* Supplied passage:
## Begin
# Low pressure tire sensor - shop scam?



## Mike G (Mar 10, 2006)

Had my first flat on my '05 Frontier the other day. After changing the tire the low pressure warning light remained on. I finally figured out that the spare - full sized with new rim - does NOT include the sensor.

Bottom line: move the patched tire to the spare rim, or have Nissan install another sensor! What a scam.


----------



## neicedover1982 (Jan 27, 2006)

I never had to change to put on my spare (knock on wood), but that is a really stupid thing. Since its a full size, its not like if you get a flat and put it on, you need to get the other fixed right away, you can drive a while on it. You would think since of this, they would have the sensor on the spare.


----------



## smokeydadog (May 30, 2005)

I thought I read that the sensor was on the valve stem cap. Have you tried swapping those? I could be totally wrong on this...


----------



## scuba91ta (Aug 19, 2005)

the sensor is the valve stem - not easily changed and you need to take the tire off to do it - also, it is known that there is not sensor int he spare... 

I think the system only supports 4 sensors anyways... 

Also, why not drive on the patched tire??? not really seeing how it is a scam...


----------



## smokeydadog (May 30, 2005)
## End
* Challenge:
Answer these from the tire sensor thread:
(a) What vehicle had its first flat in the opening post?
(b) Where did smokeydadog think the sensor was located?
(c) How many sensors does scuba91ta think the system supports?

* Supplied information:
## Begin
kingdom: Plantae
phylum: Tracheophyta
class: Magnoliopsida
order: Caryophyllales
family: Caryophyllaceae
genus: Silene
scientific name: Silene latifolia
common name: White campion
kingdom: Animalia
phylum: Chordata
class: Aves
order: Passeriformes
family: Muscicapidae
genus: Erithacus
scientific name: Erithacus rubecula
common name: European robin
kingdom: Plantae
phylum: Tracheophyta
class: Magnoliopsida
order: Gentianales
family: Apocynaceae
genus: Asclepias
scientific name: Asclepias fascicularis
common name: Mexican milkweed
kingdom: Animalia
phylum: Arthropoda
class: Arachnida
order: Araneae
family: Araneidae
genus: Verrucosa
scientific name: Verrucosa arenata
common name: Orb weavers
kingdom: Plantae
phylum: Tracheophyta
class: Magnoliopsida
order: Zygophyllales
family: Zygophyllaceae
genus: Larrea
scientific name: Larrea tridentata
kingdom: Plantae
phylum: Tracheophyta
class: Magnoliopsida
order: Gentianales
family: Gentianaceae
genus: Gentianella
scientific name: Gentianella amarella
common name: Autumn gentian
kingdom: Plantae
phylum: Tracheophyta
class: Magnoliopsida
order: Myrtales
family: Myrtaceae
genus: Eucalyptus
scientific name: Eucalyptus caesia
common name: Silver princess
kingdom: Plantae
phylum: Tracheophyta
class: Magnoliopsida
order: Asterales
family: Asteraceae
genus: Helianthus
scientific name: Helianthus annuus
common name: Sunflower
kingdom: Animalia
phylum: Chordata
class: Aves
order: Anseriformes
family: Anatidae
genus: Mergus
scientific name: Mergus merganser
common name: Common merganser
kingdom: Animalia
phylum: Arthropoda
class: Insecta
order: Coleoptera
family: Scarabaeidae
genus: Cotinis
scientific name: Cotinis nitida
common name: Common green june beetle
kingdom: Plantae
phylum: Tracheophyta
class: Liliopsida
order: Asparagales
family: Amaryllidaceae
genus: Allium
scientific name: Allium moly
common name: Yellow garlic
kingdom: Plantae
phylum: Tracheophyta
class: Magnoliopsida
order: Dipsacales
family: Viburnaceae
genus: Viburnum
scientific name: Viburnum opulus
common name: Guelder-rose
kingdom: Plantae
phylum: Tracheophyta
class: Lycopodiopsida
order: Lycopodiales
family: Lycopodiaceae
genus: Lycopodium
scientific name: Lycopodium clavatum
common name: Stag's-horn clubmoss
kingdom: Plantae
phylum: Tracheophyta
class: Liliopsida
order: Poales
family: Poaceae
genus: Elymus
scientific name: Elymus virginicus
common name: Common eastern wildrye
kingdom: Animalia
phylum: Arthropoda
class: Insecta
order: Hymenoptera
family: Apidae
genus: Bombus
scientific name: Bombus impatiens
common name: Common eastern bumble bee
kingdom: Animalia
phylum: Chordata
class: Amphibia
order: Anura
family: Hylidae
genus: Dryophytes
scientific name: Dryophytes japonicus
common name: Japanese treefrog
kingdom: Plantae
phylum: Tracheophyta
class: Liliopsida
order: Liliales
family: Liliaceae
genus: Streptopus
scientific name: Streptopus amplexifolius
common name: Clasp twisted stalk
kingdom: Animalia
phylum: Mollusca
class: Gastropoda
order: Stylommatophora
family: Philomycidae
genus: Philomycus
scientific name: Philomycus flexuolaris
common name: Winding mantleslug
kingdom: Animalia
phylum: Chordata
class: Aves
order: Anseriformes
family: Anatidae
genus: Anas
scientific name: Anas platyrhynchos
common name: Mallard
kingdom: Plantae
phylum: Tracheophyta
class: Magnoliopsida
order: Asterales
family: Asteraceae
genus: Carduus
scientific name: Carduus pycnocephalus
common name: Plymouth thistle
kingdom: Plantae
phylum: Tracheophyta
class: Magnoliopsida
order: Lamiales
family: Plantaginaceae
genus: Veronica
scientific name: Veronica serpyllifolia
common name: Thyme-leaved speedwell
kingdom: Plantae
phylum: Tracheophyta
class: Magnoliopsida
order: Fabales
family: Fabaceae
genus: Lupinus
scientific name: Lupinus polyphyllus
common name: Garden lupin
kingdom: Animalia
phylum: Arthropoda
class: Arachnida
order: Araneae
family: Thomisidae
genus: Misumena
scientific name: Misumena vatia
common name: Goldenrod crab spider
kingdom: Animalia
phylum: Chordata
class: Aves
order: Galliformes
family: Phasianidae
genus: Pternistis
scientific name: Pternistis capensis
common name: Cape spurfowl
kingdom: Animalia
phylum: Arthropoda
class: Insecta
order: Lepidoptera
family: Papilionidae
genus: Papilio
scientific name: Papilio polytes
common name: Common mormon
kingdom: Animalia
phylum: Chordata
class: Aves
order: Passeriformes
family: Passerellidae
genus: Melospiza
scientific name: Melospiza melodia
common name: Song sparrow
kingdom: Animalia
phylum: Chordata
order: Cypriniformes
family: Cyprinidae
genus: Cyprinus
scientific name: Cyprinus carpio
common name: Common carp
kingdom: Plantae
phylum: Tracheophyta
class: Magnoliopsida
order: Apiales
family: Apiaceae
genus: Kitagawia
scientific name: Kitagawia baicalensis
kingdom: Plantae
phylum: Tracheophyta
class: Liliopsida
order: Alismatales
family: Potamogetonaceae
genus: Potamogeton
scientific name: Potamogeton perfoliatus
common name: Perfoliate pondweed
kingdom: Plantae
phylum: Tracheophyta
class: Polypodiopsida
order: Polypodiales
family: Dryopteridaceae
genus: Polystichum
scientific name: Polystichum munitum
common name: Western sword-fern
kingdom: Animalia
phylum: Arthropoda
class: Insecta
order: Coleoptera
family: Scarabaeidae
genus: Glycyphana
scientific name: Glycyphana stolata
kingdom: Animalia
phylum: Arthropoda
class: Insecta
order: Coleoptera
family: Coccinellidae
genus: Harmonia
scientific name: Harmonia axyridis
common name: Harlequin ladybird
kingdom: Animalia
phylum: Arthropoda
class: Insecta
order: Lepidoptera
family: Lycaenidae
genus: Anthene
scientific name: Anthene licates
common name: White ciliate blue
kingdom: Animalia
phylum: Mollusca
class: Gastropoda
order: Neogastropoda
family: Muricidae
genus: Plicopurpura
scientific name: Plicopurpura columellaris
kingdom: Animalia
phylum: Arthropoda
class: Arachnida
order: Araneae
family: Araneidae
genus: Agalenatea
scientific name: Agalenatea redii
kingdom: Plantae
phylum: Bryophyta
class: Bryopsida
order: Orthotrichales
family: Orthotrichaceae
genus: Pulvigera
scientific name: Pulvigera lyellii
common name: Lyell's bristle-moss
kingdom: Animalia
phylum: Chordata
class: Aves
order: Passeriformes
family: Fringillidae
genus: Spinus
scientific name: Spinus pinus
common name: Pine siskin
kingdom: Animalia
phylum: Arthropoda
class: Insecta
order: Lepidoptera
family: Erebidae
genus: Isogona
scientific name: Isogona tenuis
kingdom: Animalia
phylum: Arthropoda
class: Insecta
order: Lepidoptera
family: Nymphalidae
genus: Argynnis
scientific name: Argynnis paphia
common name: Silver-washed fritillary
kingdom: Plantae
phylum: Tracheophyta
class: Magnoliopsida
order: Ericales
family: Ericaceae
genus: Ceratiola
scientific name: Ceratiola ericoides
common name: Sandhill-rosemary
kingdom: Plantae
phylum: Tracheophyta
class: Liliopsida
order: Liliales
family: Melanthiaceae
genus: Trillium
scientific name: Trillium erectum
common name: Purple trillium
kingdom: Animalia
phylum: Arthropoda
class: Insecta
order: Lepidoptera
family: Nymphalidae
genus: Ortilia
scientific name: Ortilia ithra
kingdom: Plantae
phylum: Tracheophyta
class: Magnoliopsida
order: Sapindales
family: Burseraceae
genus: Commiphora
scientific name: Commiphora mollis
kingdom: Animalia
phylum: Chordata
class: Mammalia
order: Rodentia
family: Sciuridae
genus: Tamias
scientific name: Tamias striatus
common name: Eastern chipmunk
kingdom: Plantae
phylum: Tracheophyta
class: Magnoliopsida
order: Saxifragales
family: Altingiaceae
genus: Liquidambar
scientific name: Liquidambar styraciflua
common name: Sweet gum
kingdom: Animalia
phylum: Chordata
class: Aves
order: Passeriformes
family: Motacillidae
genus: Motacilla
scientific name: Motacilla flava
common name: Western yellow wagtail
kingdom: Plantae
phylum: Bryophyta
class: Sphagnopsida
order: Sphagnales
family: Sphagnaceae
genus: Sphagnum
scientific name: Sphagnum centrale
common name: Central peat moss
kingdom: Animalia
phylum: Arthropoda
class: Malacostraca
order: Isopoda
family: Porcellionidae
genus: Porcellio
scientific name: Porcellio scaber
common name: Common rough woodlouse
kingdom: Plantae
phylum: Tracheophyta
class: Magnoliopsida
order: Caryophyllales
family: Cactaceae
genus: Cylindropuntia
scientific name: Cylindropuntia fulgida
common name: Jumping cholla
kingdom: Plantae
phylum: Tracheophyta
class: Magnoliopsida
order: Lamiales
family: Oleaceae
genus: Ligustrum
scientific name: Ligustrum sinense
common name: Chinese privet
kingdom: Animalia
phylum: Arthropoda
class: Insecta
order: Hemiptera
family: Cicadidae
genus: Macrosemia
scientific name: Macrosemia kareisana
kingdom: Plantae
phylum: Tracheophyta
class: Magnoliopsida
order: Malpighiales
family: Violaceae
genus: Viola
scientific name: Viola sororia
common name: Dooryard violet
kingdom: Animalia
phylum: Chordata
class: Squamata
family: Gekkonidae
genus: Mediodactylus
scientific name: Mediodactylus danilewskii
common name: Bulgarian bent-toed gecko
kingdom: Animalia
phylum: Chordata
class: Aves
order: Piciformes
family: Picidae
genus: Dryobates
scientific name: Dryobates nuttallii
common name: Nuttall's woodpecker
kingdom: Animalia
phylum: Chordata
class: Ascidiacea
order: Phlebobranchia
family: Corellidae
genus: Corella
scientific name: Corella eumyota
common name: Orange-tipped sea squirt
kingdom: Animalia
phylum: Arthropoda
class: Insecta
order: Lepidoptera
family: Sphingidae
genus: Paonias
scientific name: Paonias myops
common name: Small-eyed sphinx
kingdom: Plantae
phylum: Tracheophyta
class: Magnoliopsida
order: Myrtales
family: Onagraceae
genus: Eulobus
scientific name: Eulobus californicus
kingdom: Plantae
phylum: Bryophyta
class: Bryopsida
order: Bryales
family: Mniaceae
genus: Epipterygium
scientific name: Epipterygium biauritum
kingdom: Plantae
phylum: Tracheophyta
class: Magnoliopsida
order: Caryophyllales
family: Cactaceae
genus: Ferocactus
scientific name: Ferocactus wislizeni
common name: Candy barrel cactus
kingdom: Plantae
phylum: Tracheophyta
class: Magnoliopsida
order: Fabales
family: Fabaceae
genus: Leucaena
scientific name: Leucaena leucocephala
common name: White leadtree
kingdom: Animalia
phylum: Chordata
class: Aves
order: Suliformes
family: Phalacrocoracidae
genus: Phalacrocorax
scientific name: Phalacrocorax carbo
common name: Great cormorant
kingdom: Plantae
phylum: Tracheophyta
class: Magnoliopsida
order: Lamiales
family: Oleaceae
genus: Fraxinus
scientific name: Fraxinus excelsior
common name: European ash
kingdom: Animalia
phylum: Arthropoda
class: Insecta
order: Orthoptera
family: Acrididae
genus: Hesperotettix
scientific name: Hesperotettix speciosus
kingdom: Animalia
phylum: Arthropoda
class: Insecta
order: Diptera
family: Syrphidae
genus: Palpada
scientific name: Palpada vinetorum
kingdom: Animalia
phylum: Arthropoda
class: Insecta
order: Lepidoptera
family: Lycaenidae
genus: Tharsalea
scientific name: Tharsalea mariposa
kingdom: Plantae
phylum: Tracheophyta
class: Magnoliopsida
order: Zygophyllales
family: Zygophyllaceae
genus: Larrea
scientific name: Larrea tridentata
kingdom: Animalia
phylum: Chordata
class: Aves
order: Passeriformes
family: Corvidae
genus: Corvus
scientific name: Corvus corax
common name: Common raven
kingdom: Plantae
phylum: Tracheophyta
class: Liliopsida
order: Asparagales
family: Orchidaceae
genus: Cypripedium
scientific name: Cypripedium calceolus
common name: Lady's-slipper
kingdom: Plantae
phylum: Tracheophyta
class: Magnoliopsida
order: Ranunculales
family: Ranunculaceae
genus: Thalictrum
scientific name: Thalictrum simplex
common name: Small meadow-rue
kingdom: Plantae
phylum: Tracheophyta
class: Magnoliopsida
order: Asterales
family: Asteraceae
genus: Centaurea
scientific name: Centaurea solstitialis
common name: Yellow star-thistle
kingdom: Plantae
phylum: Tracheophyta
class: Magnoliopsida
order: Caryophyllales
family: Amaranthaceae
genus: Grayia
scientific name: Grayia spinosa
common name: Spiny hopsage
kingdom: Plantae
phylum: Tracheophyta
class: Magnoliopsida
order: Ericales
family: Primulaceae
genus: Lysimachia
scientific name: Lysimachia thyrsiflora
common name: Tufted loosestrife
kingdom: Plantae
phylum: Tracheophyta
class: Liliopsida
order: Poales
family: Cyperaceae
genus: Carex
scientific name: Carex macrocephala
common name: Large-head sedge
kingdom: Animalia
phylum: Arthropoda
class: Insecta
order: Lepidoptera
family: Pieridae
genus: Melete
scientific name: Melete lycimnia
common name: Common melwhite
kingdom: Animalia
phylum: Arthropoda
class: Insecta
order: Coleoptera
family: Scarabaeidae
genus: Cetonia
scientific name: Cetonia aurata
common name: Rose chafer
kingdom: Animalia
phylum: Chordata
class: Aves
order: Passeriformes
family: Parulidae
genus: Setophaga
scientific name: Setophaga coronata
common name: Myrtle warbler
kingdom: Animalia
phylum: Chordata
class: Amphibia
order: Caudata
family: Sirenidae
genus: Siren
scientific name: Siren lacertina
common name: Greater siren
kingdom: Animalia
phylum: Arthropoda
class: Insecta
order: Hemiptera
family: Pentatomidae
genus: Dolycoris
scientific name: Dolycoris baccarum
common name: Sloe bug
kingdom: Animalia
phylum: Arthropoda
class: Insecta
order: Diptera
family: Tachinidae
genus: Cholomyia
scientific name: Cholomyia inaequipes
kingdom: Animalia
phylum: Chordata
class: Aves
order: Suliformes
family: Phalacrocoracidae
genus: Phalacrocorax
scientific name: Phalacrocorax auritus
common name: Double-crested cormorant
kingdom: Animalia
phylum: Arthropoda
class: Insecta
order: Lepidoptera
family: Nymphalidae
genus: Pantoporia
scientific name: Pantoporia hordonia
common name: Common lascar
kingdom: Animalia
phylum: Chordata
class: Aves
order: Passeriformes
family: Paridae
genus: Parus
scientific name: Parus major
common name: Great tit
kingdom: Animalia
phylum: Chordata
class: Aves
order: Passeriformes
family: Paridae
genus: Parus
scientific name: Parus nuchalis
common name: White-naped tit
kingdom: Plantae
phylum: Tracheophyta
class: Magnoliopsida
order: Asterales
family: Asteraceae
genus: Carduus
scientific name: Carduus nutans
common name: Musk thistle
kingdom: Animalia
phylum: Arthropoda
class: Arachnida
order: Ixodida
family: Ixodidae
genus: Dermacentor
## End
* Problem solution:
(a) An '05 Frontier.
(b) On the valve stem cap.
(c) Four.